▸ **Instruction**: Search the records below for the string "Alice" and copy each line where it turns up.

+++ Listed records +++

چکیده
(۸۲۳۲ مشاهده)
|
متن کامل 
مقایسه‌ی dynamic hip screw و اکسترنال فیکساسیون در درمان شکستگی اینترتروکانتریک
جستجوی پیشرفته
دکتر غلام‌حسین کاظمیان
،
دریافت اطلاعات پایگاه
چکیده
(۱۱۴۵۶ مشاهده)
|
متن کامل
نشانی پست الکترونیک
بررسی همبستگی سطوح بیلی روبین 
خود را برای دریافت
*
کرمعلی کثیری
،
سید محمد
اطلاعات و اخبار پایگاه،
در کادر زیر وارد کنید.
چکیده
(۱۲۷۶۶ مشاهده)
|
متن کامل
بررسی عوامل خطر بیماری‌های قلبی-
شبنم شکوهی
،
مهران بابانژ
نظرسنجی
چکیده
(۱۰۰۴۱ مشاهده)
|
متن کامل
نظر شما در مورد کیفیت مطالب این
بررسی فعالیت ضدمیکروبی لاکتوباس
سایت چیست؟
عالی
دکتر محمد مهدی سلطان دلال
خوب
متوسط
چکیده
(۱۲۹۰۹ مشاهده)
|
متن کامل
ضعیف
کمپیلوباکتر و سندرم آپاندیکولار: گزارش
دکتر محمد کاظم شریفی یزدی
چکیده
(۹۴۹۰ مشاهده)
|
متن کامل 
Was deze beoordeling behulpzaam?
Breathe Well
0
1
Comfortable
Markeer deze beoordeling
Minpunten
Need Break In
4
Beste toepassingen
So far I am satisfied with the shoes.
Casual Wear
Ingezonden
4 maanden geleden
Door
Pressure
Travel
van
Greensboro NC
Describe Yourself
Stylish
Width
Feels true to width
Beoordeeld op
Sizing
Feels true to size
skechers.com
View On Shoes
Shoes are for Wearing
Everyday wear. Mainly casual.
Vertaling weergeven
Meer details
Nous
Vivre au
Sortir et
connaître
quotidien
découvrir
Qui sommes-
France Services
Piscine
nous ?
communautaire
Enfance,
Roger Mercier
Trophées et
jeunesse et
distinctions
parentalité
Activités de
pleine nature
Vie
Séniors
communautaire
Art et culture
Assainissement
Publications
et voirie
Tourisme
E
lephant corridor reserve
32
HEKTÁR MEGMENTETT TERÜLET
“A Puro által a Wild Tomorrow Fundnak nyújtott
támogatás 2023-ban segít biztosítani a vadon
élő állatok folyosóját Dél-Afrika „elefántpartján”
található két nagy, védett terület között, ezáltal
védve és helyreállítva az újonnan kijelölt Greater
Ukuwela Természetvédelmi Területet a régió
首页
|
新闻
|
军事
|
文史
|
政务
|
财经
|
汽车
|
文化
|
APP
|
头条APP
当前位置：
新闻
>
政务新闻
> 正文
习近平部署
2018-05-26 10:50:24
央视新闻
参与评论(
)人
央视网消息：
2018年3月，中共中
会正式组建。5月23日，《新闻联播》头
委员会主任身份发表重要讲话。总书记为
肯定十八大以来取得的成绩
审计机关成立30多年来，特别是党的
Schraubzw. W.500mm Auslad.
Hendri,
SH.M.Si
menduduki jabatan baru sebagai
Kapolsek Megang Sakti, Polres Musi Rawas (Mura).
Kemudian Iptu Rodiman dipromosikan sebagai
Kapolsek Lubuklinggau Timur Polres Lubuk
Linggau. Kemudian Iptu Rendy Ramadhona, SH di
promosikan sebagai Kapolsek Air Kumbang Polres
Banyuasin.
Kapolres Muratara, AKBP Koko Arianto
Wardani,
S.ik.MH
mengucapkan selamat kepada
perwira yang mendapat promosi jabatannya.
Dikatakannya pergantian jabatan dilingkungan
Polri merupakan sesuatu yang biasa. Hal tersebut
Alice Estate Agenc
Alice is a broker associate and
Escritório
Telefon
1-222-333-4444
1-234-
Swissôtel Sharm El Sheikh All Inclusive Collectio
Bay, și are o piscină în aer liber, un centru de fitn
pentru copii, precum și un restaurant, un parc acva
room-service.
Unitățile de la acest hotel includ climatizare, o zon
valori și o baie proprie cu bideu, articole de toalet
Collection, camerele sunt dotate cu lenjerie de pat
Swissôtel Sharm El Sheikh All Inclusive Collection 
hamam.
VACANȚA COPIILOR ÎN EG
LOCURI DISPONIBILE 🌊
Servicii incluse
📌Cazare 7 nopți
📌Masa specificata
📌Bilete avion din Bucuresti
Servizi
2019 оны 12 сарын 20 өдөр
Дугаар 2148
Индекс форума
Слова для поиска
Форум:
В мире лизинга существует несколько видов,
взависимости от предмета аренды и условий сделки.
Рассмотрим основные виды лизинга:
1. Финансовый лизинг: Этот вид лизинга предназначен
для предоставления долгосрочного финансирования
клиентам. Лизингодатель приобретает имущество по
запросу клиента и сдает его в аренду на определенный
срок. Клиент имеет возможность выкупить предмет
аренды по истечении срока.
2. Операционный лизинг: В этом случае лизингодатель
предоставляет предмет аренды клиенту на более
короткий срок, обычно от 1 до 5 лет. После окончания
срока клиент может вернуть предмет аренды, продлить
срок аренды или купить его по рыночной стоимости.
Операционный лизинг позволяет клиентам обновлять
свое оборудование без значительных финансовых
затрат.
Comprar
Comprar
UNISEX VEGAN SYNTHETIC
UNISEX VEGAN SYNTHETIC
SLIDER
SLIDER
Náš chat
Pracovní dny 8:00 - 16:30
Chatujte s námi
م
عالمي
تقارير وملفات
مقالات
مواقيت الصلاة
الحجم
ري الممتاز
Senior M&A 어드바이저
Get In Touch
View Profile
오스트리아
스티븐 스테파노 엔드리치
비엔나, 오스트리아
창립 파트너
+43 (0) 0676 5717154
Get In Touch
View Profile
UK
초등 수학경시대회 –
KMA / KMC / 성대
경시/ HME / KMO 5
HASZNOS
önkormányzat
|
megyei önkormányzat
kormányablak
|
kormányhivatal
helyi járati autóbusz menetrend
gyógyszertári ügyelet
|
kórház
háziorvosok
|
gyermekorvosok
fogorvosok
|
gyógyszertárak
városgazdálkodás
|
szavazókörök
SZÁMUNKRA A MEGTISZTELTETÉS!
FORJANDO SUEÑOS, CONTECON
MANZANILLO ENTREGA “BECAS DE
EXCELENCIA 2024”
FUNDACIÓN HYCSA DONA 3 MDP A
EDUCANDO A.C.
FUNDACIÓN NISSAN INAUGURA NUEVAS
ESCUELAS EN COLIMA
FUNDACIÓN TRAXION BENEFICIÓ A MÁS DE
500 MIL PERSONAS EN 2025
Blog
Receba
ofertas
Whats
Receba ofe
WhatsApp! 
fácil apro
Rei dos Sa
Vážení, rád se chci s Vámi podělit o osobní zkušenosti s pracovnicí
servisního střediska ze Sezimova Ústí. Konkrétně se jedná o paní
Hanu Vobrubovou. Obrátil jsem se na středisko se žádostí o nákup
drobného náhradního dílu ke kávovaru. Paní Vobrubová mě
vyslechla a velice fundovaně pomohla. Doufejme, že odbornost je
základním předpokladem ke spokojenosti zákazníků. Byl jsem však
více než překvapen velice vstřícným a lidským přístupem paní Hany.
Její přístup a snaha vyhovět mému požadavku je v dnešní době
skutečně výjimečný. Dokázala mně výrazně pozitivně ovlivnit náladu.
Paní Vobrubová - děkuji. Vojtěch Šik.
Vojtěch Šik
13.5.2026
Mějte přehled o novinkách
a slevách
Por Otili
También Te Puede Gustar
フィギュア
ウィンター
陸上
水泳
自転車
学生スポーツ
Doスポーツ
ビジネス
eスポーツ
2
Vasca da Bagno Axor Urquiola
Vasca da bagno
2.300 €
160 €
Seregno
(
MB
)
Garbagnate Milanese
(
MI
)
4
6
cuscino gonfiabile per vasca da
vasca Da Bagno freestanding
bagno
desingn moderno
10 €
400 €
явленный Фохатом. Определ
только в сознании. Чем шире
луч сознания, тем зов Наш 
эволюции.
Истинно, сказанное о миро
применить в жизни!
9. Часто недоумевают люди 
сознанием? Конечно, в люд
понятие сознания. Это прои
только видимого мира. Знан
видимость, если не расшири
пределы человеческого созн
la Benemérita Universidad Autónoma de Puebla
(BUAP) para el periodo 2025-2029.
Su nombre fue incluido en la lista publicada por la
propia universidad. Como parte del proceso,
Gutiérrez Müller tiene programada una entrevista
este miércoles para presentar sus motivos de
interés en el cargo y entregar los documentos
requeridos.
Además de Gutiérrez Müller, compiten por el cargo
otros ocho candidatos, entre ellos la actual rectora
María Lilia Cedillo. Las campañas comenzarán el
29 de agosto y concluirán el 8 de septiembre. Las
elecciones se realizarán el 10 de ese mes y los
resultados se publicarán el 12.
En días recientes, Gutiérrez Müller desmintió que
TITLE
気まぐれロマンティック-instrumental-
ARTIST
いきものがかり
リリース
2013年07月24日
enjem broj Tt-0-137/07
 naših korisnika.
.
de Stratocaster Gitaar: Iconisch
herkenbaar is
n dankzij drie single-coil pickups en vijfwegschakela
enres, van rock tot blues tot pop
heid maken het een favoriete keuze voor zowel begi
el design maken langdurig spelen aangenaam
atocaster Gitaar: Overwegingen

+++

▸ **Answer space**:
Alice Estate Agenc
Alice is a broker associate and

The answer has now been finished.